» Available data:
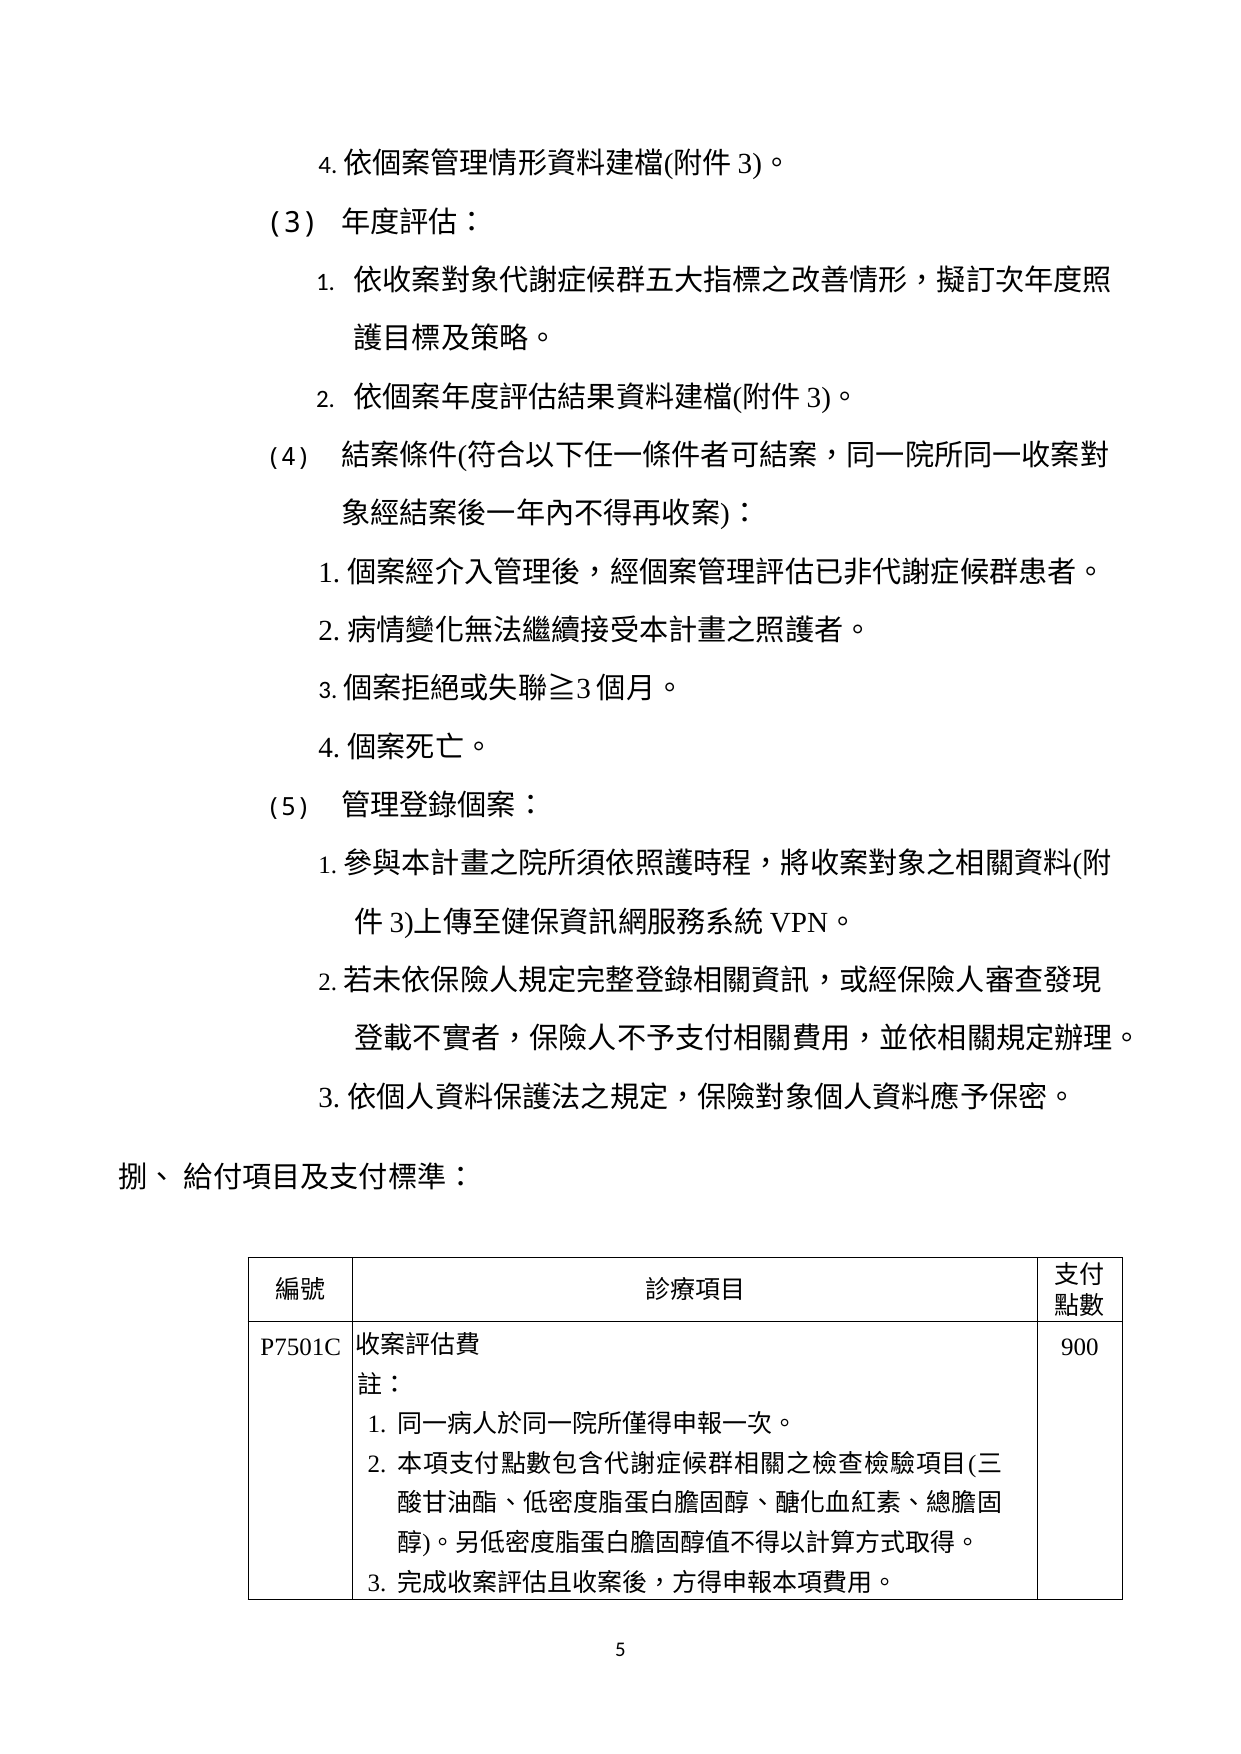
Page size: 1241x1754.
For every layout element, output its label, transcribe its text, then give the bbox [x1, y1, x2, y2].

list 參與本計畫之院所須依照護時程，將收案對象之相關資料(附件3)上傳至健保資訊網服務系統VPN。 [318, 827, 1122, 944]
list 給付項目及支付標準： [118, 1140, 1122, 1199]
table_header 診療項目 [353, 1258, 1037, 1321]
list 依個案管理情形資料建檔(附件3)。 [318, 127, 1122, 185]
list 依個案年度評估結果資料建檔(附件3)。 [316, 360, 1122, 419]
list 管理登錄個案： [266, 769, 1122, 827]
list 病情變化無法繼續接受本計畫之照護者。 [318, 594, 1122, 652]
table_cell 收案評估費 註： 同一病人於同一院所僅得申報一次。 本項支付點數包含代謝症候群相關之檢查檢驗項目(三酸甘油酯、低密度脂蛋白膽固醇、醣化血紅素、總膽固醇)。另低密度脂蛋白膽固醇值不得以計算方式取得。 完成收案評估且收案後，方得申報本項費用。 [353, 1322, 1037, 1599]
list 依個人資料保護法之規定，保險對象個人資料應予保密。 [318, 1060, 1122, 1119]
table_header 支付 點數 [1038, 1258, 1122, 1321]
table_cell P7501C [249, 1322, 352, 1599]
table_cell 900 [1038, 1322, 1122, 1599]
list 個案死亡。 [318, 710, 1122, 769]
list 結案條件(符合以下任一條件者可結案，同一院所同一收案對象經結案後一年內不得再收案)： [266, 419, 1122, 535]
list 若未依保險人規定完整登錄相關資訊，或經保險人審查發現登載不實者，保險人不予支付相關費用，並依相關規定辦理。 [318, 944, 1122, 1060]
list 年度評估： [266, 185, 1122, 244]
table_header 編號 [249, 1258, 352, 1321]
list 個案拒絕或失聯≧3個月。 [318, 652, 1122, 710]
list 依收案對象代謝症候群五大指標之改善情形，擬訂次年度照護目標及策略。 [316, 244, 1122, 360]
list 個案經介入管理後，經個案管理評估已非代謝症候群患者。 [318, 535, 1122, 594]
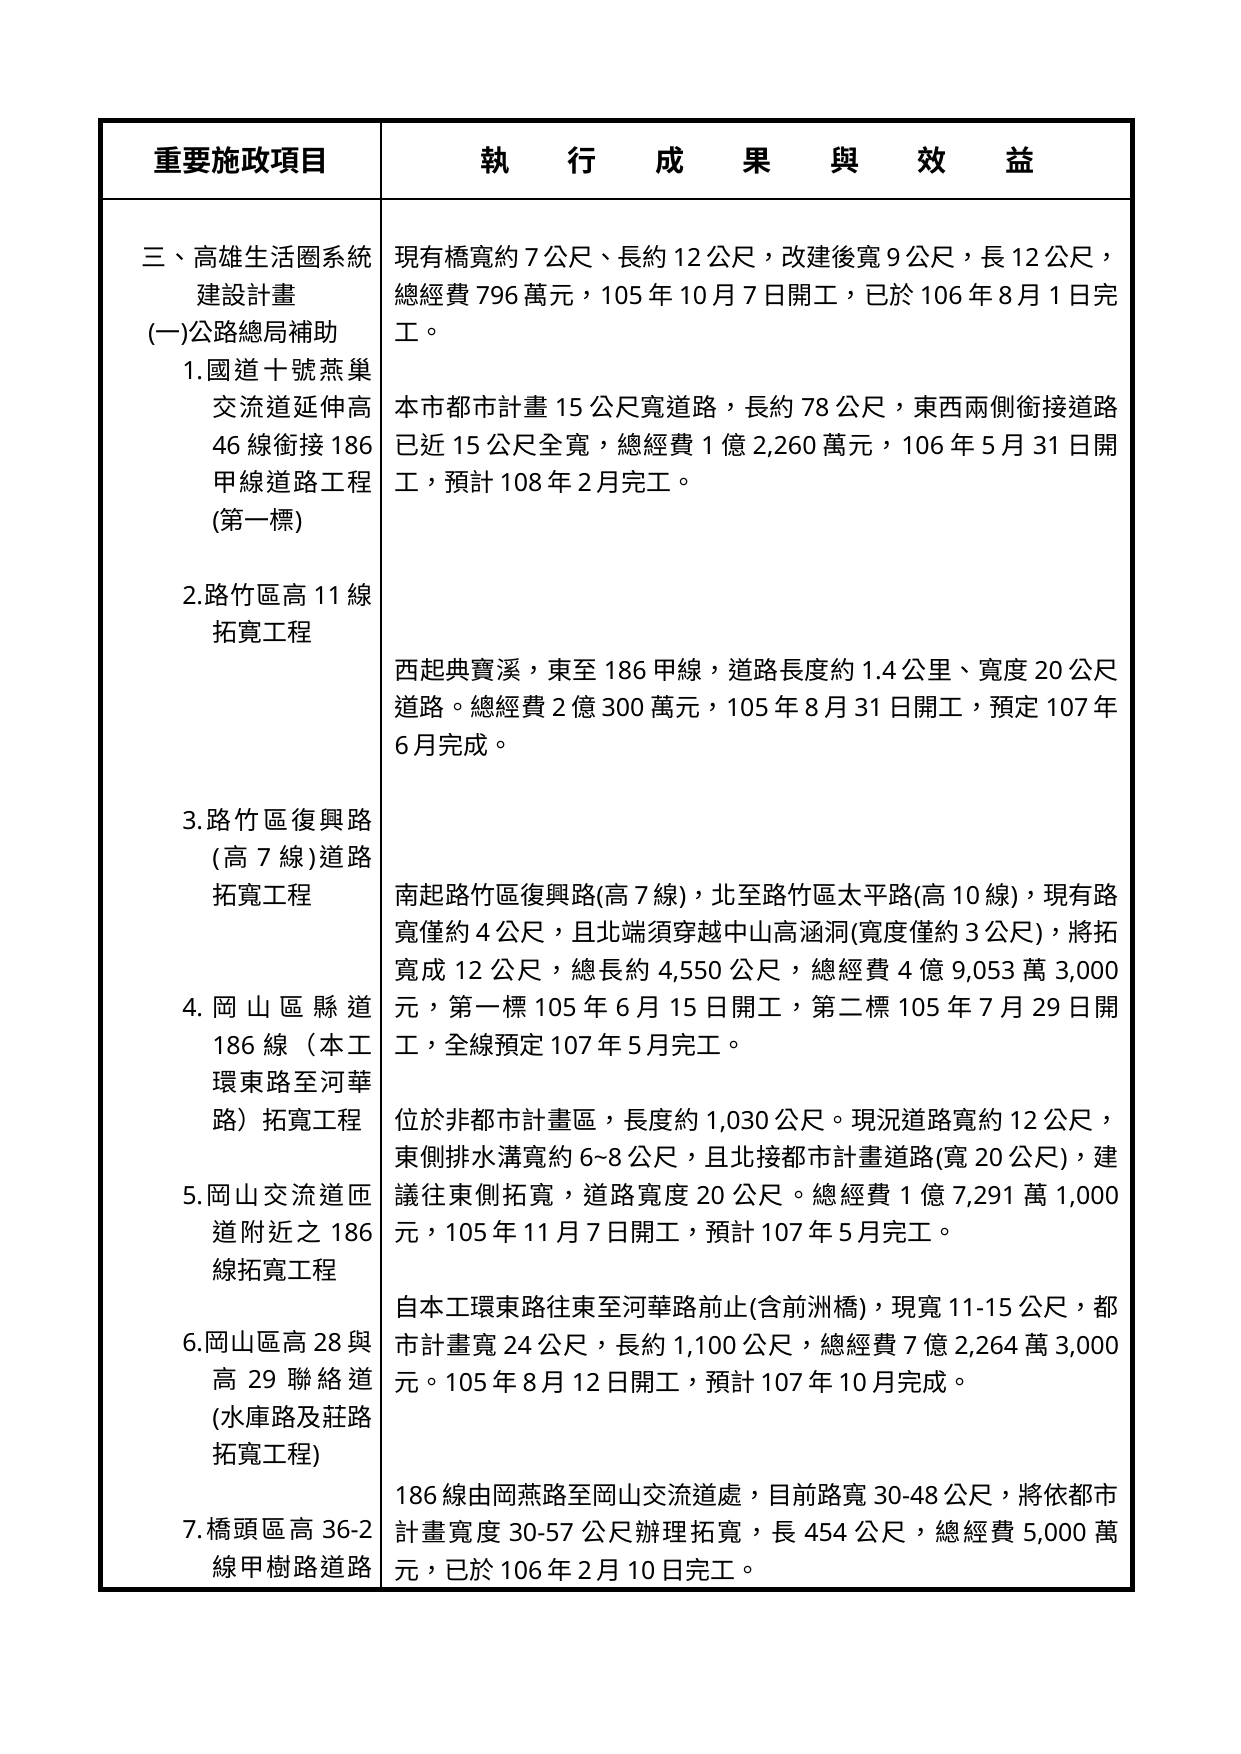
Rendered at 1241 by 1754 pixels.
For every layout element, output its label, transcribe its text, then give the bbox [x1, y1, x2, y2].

table_cell 現有橋寬約7公尺、長約12公尺，改建後寬9公尺，長12公尺，總經費796萬元，105年10月7日開工，已於106年8月1日完工。 本市都市計畫15公尺寬道路，長約78公尺，東西兩側銜接道路已近15公尺全寬，總經費1億2,260萬元，106年5月31日開工，預計108年2月完工。 西起典寶溪，東至186甲線，道路長度約1.4公里、寬度20公尺道路。總經費2億300萬元，105年8月31日開工，預定107年6月完成。 南起路竹區復興路(高7線)，北至路竹區太平路(高10線)，現有路寬僅約4公尺，且北端須穿越中山高涵洞(寬度僅約3公尺)，將拓寬成12公尺，總長約4,550公尺，總經費4億9,053萬3,000元，第一標105年6月15日開工，第二標105年7月29日開工，全線預定107年5月完工。 位於非都市計畫區，長度約1,030公尺。現況道路寬約12公尺，東側排水溝寬約6~8公尺，且北接都市計畫道路(寬20公尺)，建議往東側拓寬，道路寬度20公尺。總經費1億7,291萬1,000元，105年11月7日開工，預計107年5月完工。 自本工環東路往東至河華路前止(含前洲橋)，現寬11-15公尺，都市計畫寬24公尺，長約1,100公尺，總經費7億2,264萬3,000元。105年8月12日開工，預計107年10月完成。 186線由岡燕路至岡山交流道處，目前路寬30-48公尺，將依都市計畫寬度30-57公尺辦理拓寬，長454公尺，總經費5,000萬元，已於106年2月10日完工。 [382, 200, 1130, 1587]
table_header 重要施政項目 [103, 123, 380, 198]
table_header 執 行 成 果 與 效 益 [382, 123, 1130, 198]
table_cell 三、高雄生活圈系統建設計畫 (一)公路總局補助 1.國道十號燕巢交流道延伸高46線銜接186甲線道路工程(第一標) 2.路竹區高11線拓寛工程 3.路竹區復興路(高7線)道路拓寬工程 4.岡山區縣道186線（本工環東路至河華路）拓寬工程 5.岡山交流道匝道附近之186線拓寬工程 6.岡山區高28與高29聯絡道(水庫路及莊路拓寬工程) 7.橋頭區高36-2線甲樹路道路 [103, 200, 380, 1587]
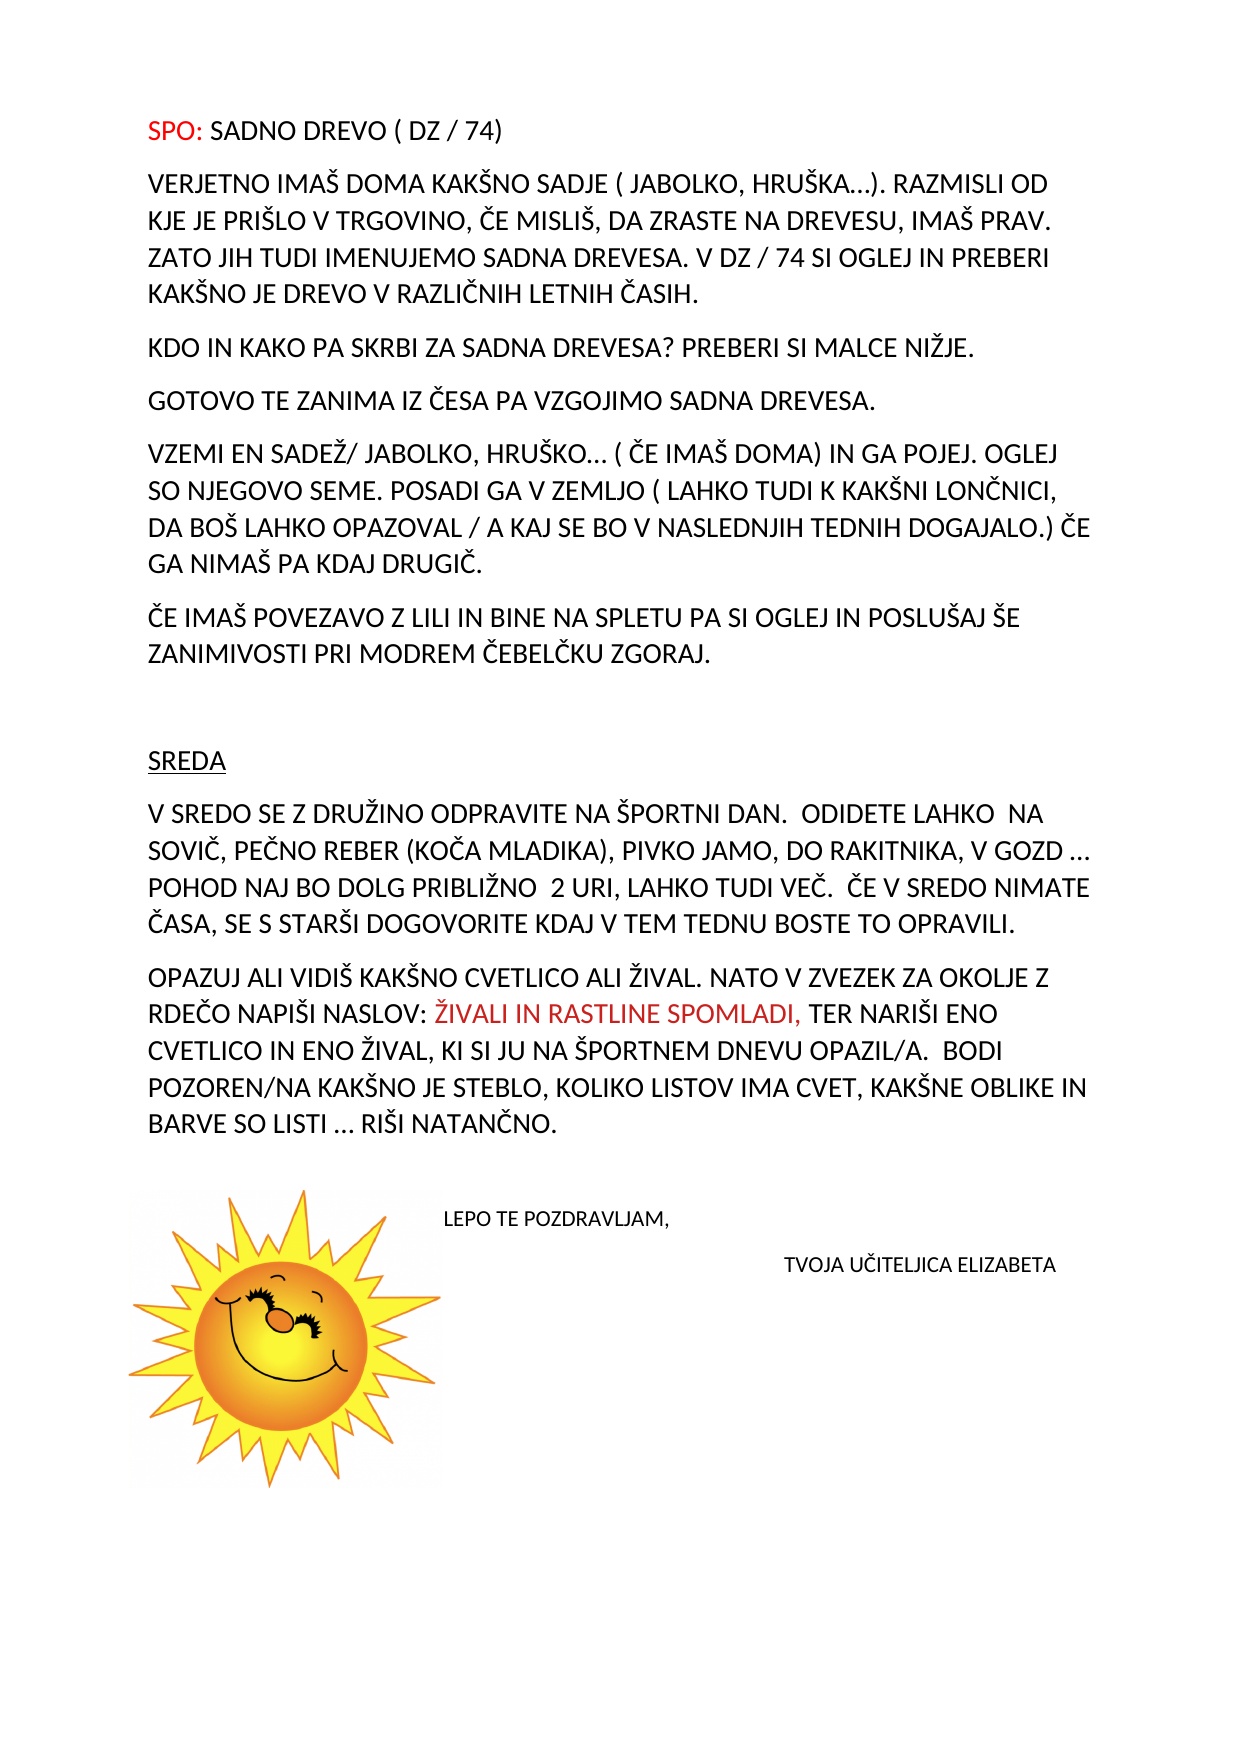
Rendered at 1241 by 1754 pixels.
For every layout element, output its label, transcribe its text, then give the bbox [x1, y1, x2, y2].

text SPO: SADNO DREVO ( DZ / 74) [148, 112, 1092, 148]
text SREDA [148, 742, 1092, 778]
text LEPO TE POZDRAVLJAM, [444, 1204, 1092, 1232]
text OPAZUJ ALI VIDIŠ KAKŠNO CVETLICO ALI ŽIVAL. NATO V ZVEZEK ZA OKOLJE Z RDEČO NAPIŠI NASLOV: ŽIVALI IN RASTLINE SPOMLADI, TER NARIŠI ENO CVETLICO IN ENO ŽIVAL, KI SI JU NA ŠPORTNEM DNEVU OPAZIL/A. BODI POZOREN/NA KAKŠNO JE STEBLO, KOLIKO LISTOV IMA CVET, KAKŠNE OBLIKE IN BARVE SO LISTI … RIŠI NATANČNO. [148, 959, 1092, 1141]
text KDO IN KAKO PA SKRBI ZA SADNA DREVESA? PREBERI SI MALCE NIŽJE. [148, 329, 1092, 364]
text VERJETNO IMAŠ DOMA KAKŠNO SADJE ( JABOLKO, HRUŠKA…). RAZMISLI OD KJE JE PRIŠLO V TRGOVINO, ČE MISLIŠ, DA ZRASTE NA DREVESU, IMAŠ PRAV. ZATO JIH TUDI IMENUJEMO SADNA DREVESA. V DZ / 74 SI OGLEJ IN PREBERI KAKŠNO JE DREVO V RAZLIČNIH LETNIH ČASIH. [148, 166, 1092, 311]
text V SREDO SE Z DRUŽINO ODPRAVITE NA ŠPORTNI DAN. ODIDETE LAHKO NA SOVIČ, PEČNO REBER (KOČA MLADIKA), PIVKO JAMO, DO RAKITNIKA, V GOZD … POHOD NAJ BO DOLG PRIBLIŽNO 2 URI, LAHKO TUDI VEČ. ČE V SREDO NIMATE ČASA, SE S STARŠI DOGOVORITE KDAJ V TEM TEDNU BOSTE TO OPRAVILI. [148, 796, 1092, 941]
text VZEMI EN SADEŽ/ JABOLKO, HRUŠKO… ( ČE IMAŠ DOMA) IN GA POJEJ. OGLEJ SO NJEGOVO SEME. POSADI GA V ZEMLJO ( LAHKO TUDI K KAKŠNI LONČNICI, DA BOŠ LAHKO OPAZOVAL / A KAJ SE BO V NASLEDNJIH TEDNIH DOGAJALO.) ČE GA NIMAŠ PA KDAJ DRUGIČ. [148, 436, 1092, 581]
text TVOJA UČITELJICA ELIZABETA [444, 1250, 1092, 1278]
text GOTOVO TE ZANIMA IZ ČESA PA VZGOJIMO SADNA DREVESA. [148, 382, 1092, 418]
text ČE IMAŠ POVEZAVO Z LILI IN BINE NA SPLETU PA SI OGLEJ IN POSLUŠAJ ŠE ZANIMIVOSTI PRI MODREM ČEBELČKU ZGORAJ. [148, 599, 1092, 671]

» What needs to be done:
How many lines in the rows above contain the string "SADNA"? Reply with the number only.

» Task response:
3